» SHORT EXERCISE A:
Answer from the C# multithreading page:
(i) As long as what kind of thread runs, will the application not close?
(ii) What is the core component of the TPL?
(iii) To what does the TPL queue tasks?
» SHORT EXERCISE B: Reproduce the part of the C# multithreading page that begins at the words "Another benefit of" and stops after "old Thread class.".
>> START GIVEN PASSAGE
C# 多线程

Foreground thread vs Background thread

Background threads do not keep the application running, even if they are still executing. However, as long as a foreground thread runs, the application will not close.

C#
Console.WriteLine(thread1.IsBackground);
thread1.IsBackground = true;

Staring a new thread

C#
Thread thread = new Thread(() => PrintPluses(30));
thread1.Start();

ThreadPool

Creating and starting new threads is a pretty costly operation from the performance point of view. So instead of creating new threads all the time, it would be better to have a pool of threads. When a new work item needs to be scheduled on a thread, we will look into this pool and look for a thread that is not currently used. Then we will schedule this work item to run on this thread. Once the work is finished, the thread will be returned to the pool, ready to be reused. This way, the cost of creating those threads will only be paid once, and after that each thread will be reused many times.

C#
ThreadPool.QueueUserWorkItem(PrintA);

TPL (Task Parallel Library)

Nowadays, we use higher-level mechanisms to implement multighreading and asynchrony in our apps. The main tool we will focus on is TPL. The core component of the TPL is the Task class.

Task

A task represents a unit of work that can be executed asynchronously on a seperate thread(记住,这会是backgroundi线程). It resembles a thread work item but at a higher level of abstraction. It allows for more efficient and more scalable use of system resources. The TPL queues tasks to the ThreadPool. It is a relatively lightweight object, and we can create many of them to enable fine-grained parallelism.

Another benefit of using tasks over plain threads is that tasks and the framework built around them, provide a rich set of methods that support waiting for a task to be finished, canceling a task that is running, executing some code after the task is completed, handling exceptions thrown in the code executed within a task, and more. All these things are pretty hard to achieve using only plain old Thread class.

C#
Task task = new Task(() => PrintPluses(200));
task.Start();
// OR
Task.Run(() => PrintPluses(200));
// Underlying they all leverage ThreadPool

After the task is started, the main thread continues its work, so the code executed within the task may run in parallel with the code from the main thread and with other tasks.
>> END GIVEN PASSAGE
>> START RECORD EXTRACTS
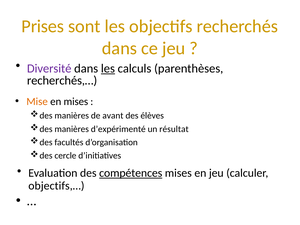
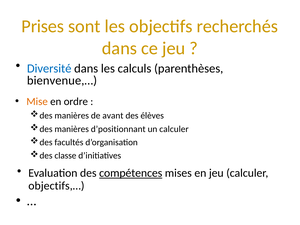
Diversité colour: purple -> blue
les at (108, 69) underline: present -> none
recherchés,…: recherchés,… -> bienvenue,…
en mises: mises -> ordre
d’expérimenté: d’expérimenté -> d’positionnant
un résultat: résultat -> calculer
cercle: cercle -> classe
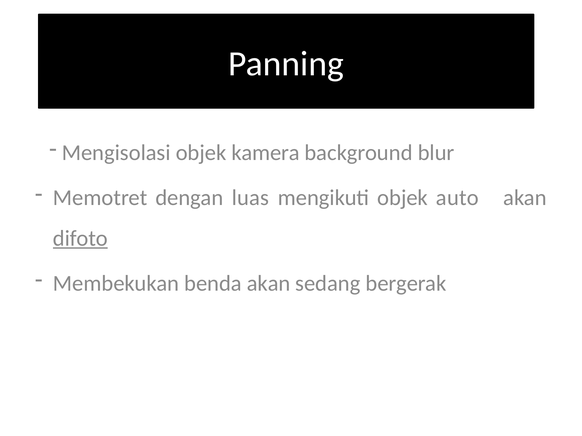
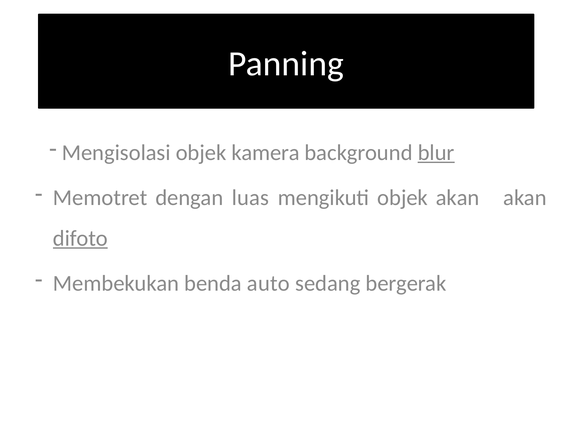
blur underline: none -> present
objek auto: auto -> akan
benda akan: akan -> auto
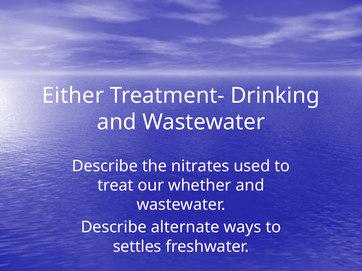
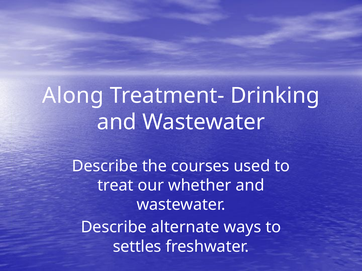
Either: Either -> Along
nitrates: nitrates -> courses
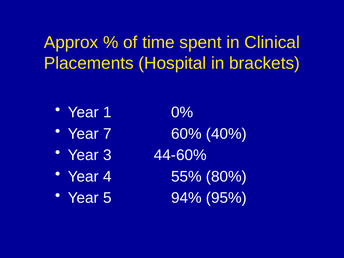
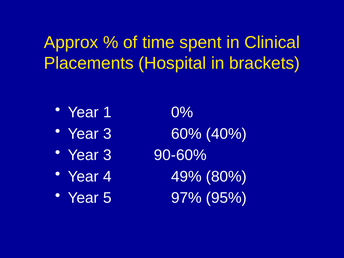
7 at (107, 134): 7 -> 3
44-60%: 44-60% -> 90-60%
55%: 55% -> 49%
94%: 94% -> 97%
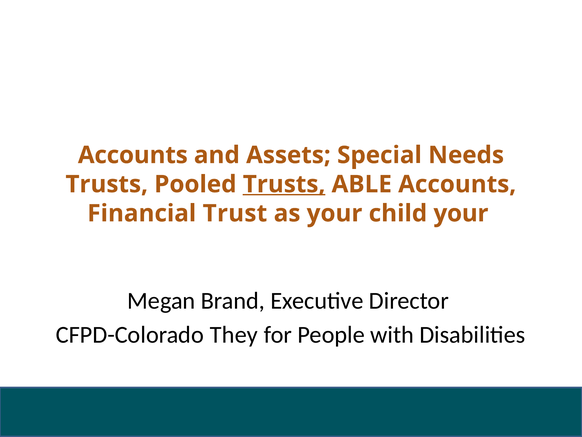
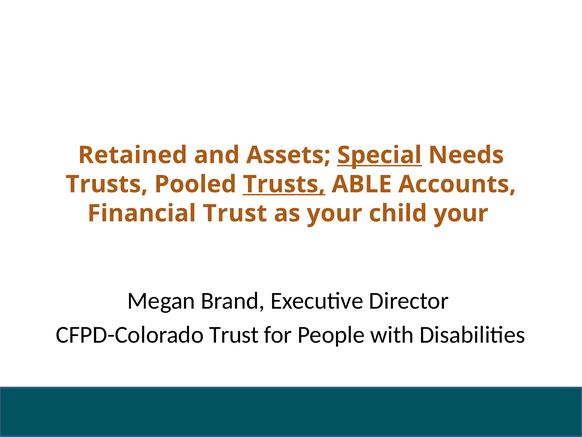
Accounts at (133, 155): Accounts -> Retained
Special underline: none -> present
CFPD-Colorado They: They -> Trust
>> END RECORD EXTRACTS
» COMPLETE ANSWER A:
(i) A foreground thread.
(ii) The Task class.
(iii) The ThreadPool.

» COMPLETE ANSWER B:
Another benefit of using tasks over plain threads is that tasks and the framework built around them, provide a rich set of methods that support waiting for a task to be finished, canceling a task that is running, executing some code after the task is completed, handling exceptions thrown in the code executed within a task, and more. All these things are pretty hard to achieve using only plain old Thread class.